Bound (for glory?)
The binding is done. As I’ve mentioned before, if you ever want to get a lot of hand tool practice, build a guitar. With binding work, a well-sharpened card scraper is a must. Its funny how the bends change the wood’s nature. Regardless of the wood’s grain, it wants to be scraped uphill. The top bindings turned out much better than the bottom bindings. Whether that was because of the practice I got doing the bottom first, or the purfling, which, being softer than the maple, acts as a cushion to conform to the top better, I don’t know. Maybe a combination of the two. Here is a close up of the binding/purfling combination. The purfling I used was w/b/w (white/black/white) which is made from a flexible cardstock type material, standard for the trade. Its gives a very subtle delineation between the maple and the spruce.

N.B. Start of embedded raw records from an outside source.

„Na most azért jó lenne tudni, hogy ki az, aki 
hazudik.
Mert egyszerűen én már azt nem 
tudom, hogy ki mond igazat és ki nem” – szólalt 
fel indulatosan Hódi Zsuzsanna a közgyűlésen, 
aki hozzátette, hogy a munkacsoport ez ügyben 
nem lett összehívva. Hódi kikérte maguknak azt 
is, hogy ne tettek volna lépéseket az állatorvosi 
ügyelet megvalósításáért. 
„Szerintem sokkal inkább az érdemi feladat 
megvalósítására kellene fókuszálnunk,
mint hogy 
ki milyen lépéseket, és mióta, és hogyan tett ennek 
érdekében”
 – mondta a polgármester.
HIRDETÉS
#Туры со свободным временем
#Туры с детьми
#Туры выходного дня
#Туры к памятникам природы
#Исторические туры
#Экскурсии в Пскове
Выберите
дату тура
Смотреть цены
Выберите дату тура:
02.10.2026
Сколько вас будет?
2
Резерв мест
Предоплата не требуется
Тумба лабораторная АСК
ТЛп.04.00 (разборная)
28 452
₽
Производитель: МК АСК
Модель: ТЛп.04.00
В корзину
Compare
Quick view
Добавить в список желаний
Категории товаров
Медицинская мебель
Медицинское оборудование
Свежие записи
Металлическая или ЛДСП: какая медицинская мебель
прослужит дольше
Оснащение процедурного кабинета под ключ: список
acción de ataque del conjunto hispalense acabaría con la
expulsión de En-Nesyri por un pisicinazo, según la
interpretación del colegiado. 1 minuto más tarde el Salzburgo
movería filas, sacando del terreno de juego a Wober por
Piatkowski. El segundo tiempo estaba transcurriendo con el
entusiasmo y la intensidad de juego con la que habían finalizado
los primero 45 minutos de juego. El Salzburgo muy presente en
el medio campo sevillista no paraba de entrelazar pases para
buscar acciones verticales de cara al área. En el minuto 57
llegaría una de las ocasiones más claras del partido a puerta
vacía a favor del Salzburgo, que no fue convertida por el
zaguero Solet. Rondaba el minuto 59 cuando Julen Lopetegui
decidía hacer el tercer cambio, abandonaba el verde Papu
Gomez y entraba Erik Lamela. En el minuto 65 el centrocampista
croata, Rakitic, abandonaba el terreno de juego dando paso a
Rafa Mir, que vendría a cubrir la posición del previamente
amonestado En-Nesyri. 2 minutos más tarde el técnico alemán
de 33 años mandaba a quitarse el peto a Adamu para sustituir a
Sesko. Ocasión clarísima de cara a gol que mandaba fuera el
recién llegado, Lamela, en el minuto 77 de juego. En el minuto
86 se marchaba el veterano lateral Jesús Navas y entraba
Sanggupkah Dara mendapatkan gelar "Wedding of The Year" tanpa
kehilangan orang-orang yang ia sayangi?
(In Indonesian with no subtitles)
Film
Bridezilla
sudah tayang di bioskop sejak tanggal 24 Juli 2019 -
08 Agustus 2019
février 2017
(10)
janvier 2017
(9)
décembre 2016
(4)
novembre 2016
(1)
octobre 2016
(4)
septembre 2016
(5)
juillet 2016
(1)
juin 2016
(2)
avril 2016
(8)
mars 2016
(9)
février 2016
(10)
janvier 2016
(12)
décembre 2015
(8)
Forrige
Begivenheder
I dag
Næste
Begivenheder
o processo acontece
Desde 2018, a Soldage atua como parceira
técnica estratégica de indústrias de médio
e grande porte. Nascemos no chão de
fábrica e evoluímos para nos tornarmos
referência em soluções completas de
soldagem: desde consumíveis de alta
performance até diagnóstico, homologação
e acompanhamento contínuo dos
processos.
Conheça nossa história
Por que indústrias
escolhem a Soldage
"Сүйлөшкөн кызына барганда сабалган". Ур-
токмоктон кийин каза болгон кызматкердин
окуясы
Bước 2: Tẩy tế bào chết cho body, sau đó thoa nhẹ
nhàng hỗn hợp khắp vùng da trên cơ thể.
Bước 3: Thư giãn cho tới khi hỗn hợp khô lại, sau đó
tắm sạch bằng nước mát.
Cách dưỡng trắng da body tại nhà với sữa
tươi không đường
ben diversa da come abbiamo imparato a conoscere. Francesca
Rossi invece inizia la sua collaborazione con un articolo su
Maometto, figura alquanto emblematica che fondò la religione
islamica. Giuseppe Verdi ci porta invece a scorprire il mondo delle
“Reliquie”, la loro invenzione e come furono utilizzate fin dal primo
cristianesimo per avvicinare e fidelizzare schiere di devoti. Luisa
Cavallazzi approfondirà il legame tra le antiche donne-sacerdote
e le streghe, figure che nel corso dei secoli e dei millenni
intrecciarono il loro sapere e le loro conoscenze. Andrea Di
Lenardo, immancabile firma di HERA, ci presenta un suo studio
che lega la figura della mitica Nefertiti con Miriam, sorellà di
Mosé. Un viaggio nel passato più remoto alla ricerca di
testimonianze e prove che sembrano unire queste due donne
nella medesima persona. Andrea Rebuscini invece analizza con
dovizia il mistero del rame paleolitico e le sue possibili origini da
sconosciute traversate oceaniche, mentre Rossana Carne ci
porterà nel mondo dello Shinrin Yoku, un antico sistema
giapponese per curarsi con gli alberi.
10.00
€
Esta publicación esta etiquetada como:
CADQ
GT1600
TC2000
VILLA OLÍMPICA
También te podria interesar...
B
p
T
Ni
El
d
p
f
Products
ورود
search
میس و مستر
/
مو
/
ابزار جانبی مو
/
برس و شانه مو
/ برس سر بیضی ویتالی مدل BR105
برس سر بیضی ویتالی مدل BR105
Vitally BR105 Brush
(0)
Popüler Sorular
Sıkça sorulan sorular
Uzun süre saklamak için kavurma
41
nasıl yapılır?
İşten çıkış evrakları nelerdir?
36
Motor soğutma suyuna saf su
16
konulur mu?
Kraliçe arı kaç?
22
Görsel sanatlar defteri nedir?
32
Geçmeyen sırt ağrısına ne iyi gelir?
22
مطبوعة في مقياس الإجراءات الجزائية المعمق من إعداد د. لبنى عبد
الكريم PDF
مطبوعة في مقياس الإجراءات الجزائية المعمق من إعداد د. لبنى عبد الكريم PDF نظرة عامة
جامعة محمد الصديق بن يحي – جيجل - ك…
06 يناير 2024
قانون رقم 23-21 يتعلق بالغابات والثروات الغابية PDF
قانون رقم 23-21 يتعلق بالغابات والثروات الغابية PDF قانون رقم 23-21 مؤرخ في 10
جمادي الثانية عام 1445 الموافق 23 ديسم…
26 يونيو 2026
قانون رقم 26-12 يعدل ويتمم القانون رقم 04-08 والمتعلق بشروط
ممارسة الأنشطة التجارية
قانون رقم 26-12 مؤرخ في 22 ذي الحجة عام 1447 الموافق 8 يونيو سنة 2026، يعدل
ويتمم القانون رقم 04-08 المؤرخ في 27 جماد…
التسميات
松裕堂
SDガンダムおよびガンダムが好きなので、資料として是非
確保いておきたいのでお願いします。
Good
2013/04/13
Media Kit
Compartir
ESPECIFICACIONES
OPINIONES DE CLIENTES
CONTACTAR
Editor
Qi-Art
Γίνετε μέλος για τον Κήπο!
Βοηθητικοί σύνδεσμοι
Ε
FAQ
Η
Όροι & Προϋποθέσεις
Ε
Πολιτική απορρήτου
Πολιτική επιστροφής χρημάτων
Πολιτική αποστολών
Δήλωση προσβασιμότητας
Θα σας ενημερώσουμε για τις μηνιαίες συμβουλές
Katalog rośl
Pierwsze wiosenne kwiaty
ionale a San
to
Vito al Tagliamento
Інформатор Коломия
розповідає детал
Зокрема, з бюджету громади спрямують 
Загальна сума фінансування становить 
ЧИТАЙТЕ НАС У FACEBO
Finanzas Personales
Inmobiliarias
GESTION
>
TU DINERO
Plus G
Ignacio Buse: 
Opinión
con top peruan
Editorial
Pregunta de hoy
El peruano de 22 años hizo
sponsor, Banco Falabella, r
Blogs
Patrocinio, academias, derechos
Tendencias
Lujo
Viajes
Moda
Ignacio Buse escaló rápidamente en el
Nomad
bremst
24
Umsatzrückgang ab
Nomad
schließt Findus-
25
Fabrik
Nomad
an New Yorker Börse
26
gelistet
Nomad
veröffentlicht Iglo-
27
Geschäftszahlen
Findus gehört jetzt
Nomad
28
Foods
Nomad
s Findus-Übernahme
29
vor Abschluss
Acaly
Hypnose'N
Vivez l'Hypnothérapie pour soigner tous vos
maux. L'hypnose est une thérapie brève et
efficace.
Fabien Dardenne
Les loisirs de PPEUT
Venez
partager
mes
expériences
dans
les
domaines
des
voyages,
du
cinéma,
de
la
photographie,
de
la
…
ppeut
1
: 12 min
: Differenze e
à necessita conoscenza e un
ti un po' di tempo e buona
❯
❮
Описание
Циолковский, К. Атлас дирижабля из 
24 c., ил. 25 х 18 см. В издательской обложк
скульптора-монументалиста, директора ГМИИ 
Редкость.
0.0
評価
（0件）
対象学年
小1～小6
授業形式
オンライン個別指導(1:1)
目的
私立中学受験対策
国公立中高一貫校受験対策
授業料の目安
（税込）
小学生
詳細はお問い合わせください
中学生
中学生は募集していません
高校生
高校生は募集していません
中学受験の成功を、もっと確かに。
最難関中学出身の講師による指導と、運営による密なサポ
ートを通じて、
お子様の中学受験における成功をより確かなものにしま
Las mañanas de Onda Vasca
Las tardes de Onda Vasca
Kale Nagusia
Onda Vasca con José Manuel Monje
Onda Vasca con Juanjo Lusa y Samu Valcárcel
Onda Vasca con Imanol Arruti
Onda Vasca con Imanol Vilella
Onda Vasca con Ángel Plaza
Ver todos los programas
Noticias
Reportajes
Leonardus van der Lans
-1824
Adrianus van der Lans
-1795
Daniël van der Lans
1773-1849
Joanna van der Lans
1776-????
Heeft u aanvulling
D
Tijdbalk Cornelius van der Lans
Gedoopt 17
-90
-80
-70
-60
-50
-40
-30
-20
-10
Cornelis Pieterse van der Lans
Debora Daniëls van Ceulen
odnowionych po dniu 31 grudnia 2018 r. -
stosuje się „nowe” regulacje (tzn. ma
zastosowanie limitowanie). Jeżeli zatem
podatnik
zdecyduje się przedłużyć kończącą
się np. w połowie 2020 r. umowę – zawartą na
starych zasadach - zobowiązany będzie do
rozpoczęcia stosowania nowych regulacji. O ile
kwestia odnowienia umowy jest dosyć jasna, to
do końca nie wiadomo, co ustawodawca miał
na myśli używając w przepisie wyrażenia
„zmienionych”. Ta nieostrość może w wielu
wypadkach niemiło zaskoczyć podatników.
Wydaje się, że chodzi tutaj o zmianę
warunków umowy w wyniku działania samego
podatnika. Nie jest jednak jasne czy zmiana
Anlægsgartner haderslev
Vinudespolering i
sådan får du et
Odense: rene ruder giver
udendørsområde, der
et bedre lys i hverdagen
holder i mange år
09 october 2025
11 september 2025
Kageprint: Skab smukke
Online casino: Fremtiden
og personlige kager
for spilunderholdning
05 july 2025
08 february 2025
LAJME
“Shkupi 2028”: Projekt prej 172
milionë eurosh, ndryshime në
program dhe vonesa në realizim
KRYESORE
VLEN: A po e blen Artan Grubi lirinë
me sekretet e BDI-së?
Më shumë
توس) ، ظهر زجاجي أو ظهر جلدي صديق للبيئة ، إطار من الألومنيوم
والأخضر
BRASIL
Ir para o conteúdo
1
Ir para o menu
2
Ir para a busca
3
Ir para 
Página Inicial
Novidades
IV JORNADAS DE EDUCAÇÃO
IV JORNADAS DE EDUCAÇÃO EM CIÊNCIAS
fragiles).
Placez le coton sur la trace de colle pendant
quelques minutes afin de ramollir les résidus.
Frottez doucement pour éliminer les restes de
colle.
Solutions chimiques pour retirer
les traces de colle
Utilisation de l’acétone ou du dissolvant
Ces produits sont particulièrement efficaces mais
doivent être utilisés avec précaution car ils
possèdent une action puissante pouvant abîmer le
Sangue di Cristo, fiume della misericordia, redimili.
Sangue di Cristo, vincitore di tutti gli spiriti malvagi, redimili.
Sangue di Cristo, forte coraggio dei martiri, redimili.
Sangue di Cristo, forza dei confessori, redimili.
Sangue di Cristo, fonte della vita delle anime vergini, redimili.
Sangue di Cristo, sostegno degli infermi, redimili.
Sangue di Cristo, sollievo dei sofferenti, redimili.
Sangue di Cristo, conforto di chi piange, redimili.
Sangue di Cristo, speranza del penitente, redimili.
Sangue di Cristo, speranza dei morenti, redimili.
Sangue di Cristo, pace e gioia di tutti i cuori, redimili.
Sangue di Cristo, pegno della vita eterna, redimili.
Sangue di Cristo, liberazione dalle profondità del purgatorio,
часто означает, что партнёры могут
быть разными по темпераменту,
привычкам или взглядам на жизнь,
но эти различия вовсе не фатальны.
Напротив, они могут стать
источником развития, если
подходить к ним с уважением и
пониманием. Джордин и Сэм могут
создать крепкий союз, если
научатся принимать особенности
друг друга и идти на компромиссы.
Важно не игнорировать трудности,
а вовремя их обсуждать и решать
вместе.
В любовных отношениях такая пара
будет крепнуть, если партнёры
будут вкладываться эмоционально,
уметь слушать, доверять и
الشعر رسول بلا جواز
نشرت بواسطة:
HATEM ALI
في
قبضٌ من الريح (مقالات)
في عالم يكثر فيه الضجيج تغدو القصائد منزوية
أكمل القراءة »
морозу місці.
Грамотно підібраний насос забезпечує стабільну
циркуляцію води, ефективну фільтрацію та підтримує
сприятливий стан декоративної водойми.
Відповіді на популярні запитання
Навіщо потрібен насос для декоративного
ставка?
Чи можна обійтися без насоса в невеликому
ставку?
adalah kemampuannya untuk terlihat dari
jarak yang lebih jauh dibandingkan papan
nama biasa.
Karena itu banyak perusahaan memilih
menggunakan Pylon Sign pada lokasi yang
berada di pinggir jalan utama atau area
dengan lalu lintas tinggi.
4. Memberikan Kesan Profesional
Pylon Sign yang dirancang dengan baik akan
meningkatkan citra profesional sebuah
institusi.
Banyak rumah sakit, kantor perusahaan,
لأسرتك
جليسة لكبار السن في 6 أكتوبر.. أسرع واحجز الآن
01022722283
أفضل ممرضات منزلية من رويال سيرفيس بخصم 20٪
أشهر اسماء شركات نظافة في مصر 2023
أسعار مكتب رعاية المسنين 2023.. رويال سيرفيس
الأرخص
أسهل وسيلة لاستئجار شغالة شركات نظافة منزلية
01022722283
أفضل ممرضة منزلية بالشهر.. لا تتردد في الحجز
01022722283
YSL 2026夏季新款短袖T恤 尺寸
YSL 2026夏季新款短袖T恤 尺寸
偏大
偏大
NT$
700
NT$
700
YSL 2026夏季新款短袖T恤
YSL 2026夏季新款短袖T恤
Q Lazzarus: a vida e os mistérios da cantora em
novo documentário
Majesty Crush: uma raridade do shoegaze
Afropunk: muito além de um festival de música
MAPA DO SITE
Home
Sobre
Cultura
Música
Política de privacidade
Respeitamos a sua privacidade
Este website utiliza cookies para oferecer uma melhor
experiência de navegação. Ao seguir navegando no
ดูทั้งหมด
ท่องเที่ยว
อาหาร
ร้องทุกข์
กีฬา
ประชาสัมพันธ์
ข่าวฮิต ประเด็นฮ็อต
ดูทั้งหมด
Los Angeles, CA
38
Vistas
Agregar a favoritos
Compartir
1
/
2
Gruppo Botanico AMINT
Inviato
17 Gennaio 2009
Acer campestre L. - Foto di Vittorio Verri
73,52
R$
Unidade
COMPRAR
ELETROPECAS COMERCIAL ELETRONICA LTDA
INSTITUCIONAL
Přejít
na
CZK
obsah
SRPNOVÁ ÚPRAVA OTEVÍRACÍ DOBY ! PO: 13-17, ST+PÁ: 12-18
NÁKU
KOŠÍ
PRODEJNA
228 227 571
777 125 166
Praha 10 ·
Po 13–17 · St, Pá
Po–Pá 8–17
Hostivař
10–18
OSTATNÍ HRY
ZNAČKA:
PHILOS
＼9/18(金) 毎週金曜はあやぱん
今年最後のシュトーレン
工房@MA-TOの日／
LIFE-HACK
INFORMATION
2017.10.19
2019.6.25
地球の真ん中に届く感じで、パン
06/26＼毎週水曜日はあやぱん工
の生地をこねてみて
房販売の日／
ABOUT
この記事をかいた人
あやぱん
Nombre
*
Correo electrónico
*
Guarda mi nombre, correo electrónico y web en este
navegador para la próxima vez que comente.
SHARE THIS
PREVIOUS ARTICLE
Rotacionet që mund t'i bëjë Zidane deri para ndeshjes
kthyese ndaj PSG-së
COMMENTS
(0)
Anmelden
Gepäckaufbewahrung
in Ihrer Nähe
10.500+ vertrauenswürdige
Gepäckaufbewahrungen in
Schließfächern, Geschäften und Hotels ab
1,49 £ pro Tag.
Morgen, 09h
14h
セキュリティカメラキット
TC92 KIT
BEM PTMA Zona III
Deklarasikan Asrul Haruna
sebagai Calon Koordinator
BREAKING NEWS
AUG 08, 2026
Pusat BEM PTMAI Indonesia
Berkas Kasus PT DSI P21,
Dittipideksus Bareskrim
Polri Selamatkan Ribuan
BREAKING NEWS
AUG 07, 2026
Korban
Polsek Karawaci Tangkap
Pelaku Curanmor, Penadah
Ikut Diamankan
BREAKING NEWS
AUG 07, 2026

And the totally bound body.
The last steps before finishing are: add a filler to the fret ends (the slots are always a little deeper than the fret’s tangs); adjust the neck’s shoulders at the tenon, so that it sits at the correct angle with the body; do a final sanding to 320 grit; and mask off the areas where the bridge and the fingerboard will be glued to the top after the finish is complete. This last step has to be last, so that the scale length (distance from the nut to the bridge’s saddle) is perfect. If the bridge is to close to the neck, or too far, the intonation will never be right – the guitar will always sound out of tune when playing anything other than an open string. Can’t have that, can we?
October 1, 2009 at 11:30 pm
Lookin’ lovely Dr. K. Steve has “build a guitar” on his life goal list, I’ll have to point him here.